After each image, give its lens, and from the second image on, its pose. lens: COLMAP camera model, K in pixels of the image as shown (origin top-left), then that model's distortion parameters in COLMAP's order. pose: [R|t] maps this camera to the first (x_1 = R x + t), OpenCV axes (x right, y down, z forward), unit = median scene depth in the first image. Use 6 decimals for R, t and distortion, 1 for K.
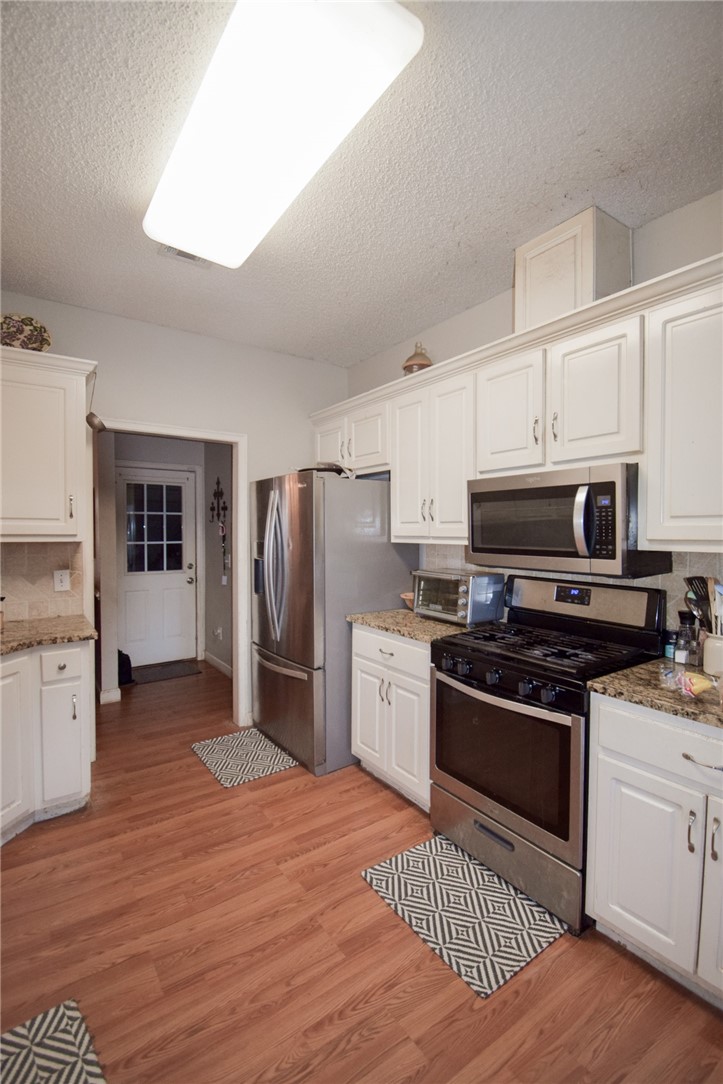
lens RADIAL K [[485.7, 0, 361.5], [0, 485.7, 542.0], [0, 0, 1]] dist [0.018267, -0.023389]
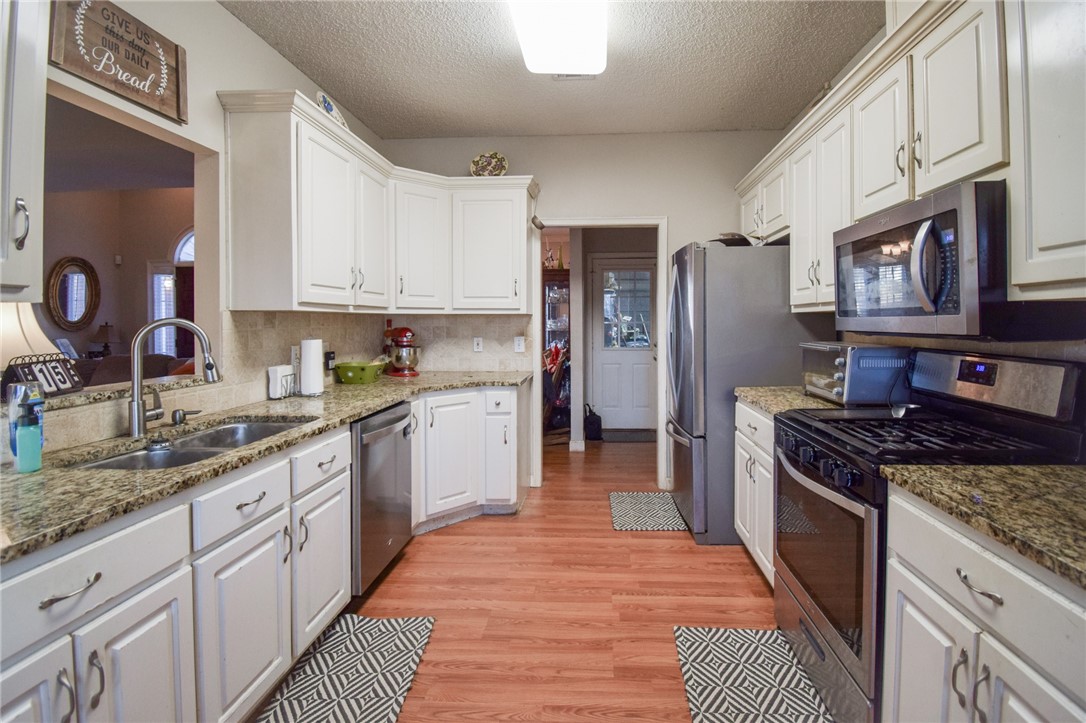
lens RADIAL K [[483.1, 0, 568.2], [0, 483.1, 326.9], [0, 0, 1]] dist [0.002345, 0.000054]
pose [[0.793128, 0.004155, -0.609041, 0.376386], [-0.011194, 0.999907, -0.007756, 0.051419], [0.608952, 0.012969, 0.793101, 0.044103]]
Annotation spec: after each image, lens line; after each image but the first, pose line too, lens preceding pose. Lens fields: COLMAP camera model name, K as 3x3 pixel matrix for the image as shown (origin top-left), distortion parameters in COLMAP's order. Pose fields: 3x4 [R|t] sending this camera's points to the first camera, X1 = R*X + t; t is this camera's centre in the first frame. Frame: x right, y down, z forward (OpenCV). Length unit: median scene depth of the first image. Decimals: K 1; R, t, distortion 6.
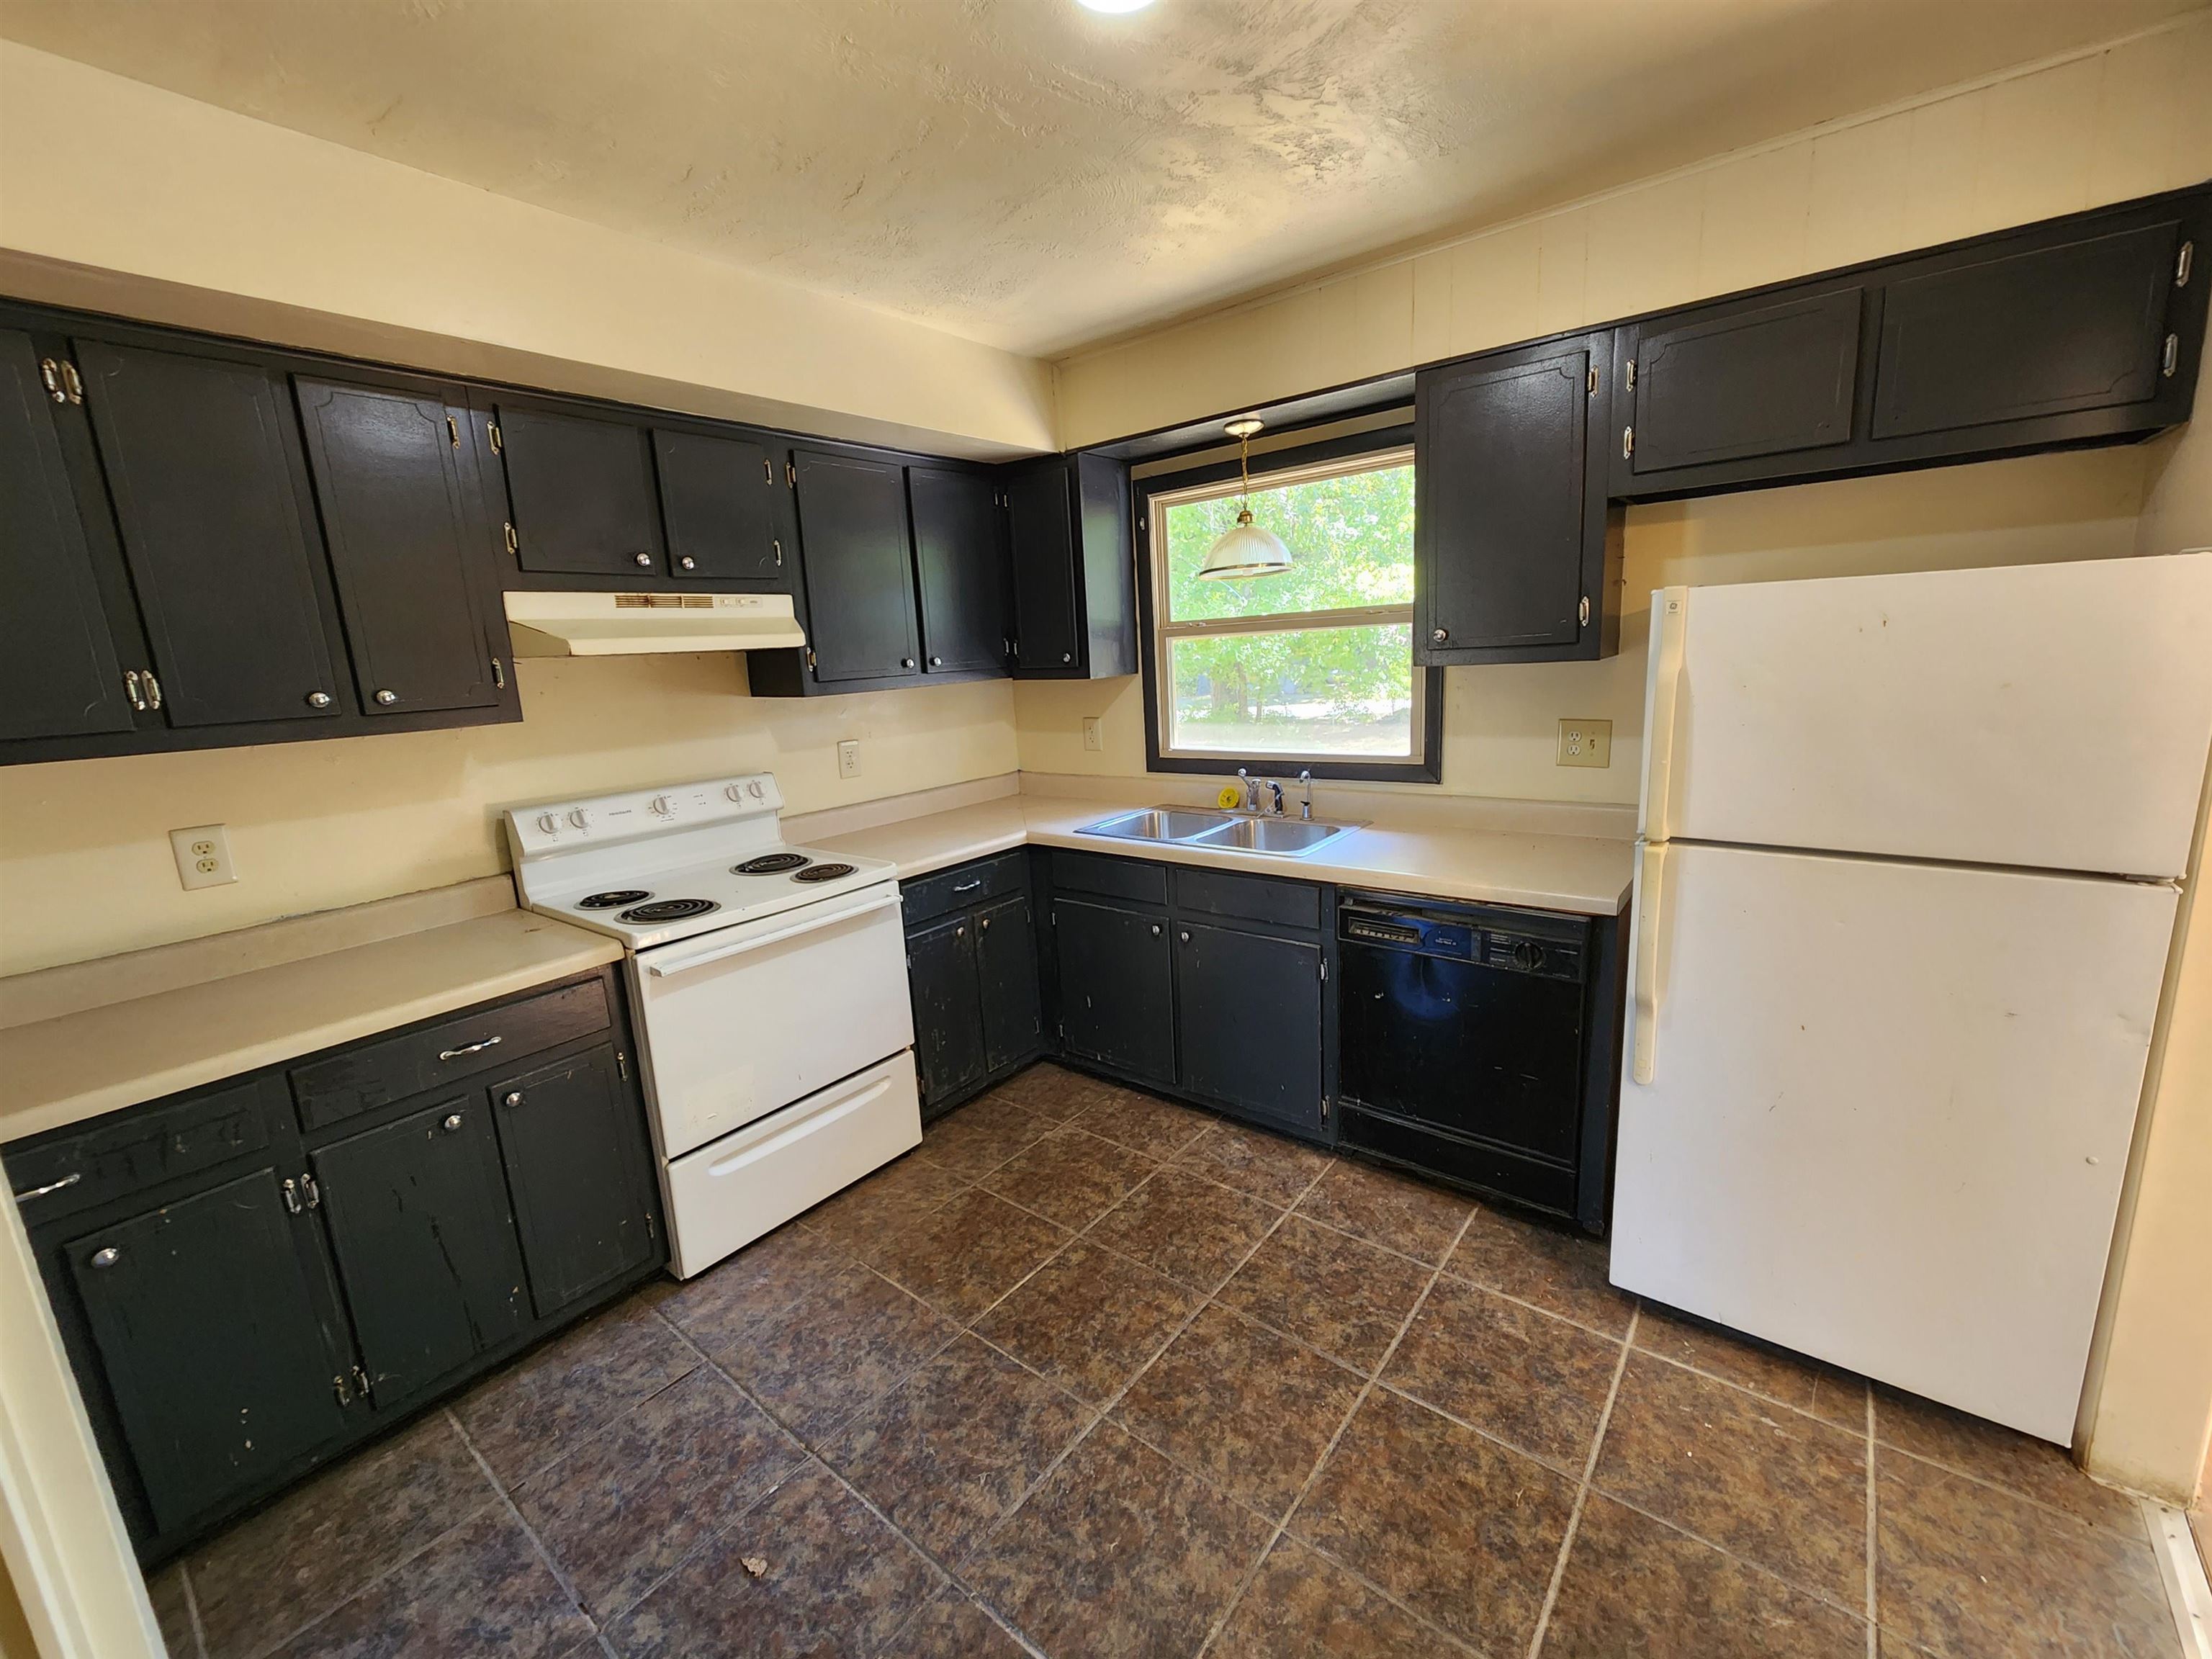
=======
* EXERCISE INSTRUCTIONS *
Once the pictures are set aside, output all of the data above verbatim.

* RESPONSE BOX *
After each image, give its lens, and from the second image on, its pose. lens: COLMAP camera model, K in pixels of the image as shown (origin top-left), then that model's distortion parameters in COLMAP's order. pose: [R|t] maps this camera to the first (x_1 = R x + t), OpenCV axes (x right, y down, z forward), unit = median scene depth in the first image. Use 6 decimals for R, t and distortion, 1 for K.
lens RADIAL K [[485.7, 0, 361.5], [0, 485.7, 542.0], [0, 0, 1]] dist [0.018267, -0.023389]
lens RADIAL K [[483.1, 0, 568.2], [0, 483.1, 326.9], [0, 0, 1]] dist [0.002345, 0.000054]
pose [[0.793128, 0.004155, -0.609041, 0.376386], [-0.011194, 0.999907, -0.007756, 0.051419], [0.608952, 0.012969, 0.793101, 0.044103]]
Annotation spec: after each image, lens line; after each image but the first, pose line too, lens preceding pose. Lens fields: COLMAP camera model name, K as 3x3 pixel matrix for the image as shown (origin top-left), distortion parameters in COLMAP's order. Pose fields: 3x4 [R|t] sending this camera's points to the first camera, X1 = R*X + t; t is this camera's centre in the first frame. Frame: x right, y down, z forward (OpenCV). Length unit: median scene depth of the first image. Decimals: K 1; R, t, distortion 6.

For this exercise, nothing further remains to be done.